- BRIEF: From the entries that follow, copy exactly the lines beginning at the line holding "(615, 538) none" and continuing through the line holding "[69,41,103,56] The ->".

(DATA RECORDS Opens)

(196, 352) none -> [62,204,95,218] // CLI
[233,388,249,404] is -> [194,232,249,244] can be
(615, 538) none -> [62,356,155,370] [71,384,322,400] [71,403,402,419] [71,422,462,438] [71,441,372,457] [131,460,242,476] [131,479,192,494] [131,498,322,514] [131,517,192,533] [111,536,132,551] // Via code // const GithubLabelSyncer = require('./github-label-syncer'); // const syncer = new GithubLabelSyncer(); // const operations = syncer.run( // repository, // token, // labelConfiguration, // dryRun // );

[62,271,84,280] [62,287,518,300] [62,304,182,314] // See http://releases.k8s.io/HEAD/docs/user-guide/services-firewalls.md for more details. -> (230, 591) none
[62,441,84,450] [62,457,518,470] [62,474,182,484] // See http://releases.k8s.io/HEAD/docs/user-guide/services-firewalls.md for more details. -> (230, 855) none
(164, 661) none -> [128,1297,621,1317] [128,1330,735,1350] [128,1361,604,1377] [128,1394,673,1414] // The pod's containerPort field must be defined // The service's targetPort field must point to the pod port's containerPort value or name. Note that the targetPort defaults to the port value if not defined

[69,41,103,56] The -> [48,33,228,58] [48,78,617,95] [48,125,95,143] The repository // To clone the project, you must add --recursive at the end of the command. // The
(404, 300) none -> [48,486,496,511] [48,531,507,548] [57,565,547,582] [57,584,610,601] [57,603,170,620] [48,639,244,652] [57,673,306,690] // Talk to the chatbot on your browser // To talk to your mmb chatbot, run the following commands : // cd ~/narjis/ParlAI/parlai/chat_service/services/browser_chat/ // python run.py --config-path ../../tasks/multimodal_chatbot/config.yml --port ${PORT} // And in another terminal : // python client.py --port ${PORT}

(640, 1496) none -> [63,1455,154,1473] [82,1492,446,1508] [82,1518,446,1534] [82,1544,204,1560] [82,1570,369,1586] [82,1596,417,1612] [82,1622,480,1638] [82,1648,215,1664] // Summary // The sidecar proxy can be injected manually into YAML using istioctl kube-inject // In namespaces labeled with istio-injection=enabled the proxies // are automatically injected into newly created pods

(DATA RECORDS Closes)

- TASK OUTPUT:
(615, 538) none -> [62,356,155,370] [71,384,322,400] [71,403,402,419] [71,422,462,438] [71,441,372,457] [131,460,242,476] [131,479,192,494] [131,498,322,514] [131,517,192,533] [111,536,132,551] // Via code // const GithubLabelSyncer = require('./github-label-syncer'); // const syncer = new GithubLabelSyncer(); // const operations = syncer.run( // repository, // token, // labelConfiguration, // dryRun // );

[62,271,84,280] [62,287,518,300] [62,304,182,314] // See http://releases.k8s.io/HEAD/docs/user-guide/services-firewalls.md for more details. -> (230, 591) none
[62,441,84,450] [62,457,518,470] [62,474,182,484] // See http://releases.k8s.io/HEAD/docs/user-guide/services-firewalls.md for more details. -> (230, 855) none
(164, 661) none -> [128,1297,621,1317] [128,1330,735,1350] [128,1361,604,1377] [128,1394,673,1414] // The pod's containerPort field must be defined // The service's targetPort field must point to the pod port's containerPort value or name. Note that the targetPort defaults to the port value if not defined

[69,41,103,56] The -> [48,33,228,58] [48,78,617,95] [48,125,95,143] The repository // To clone the project, you must add --recursive at the end of the command. // The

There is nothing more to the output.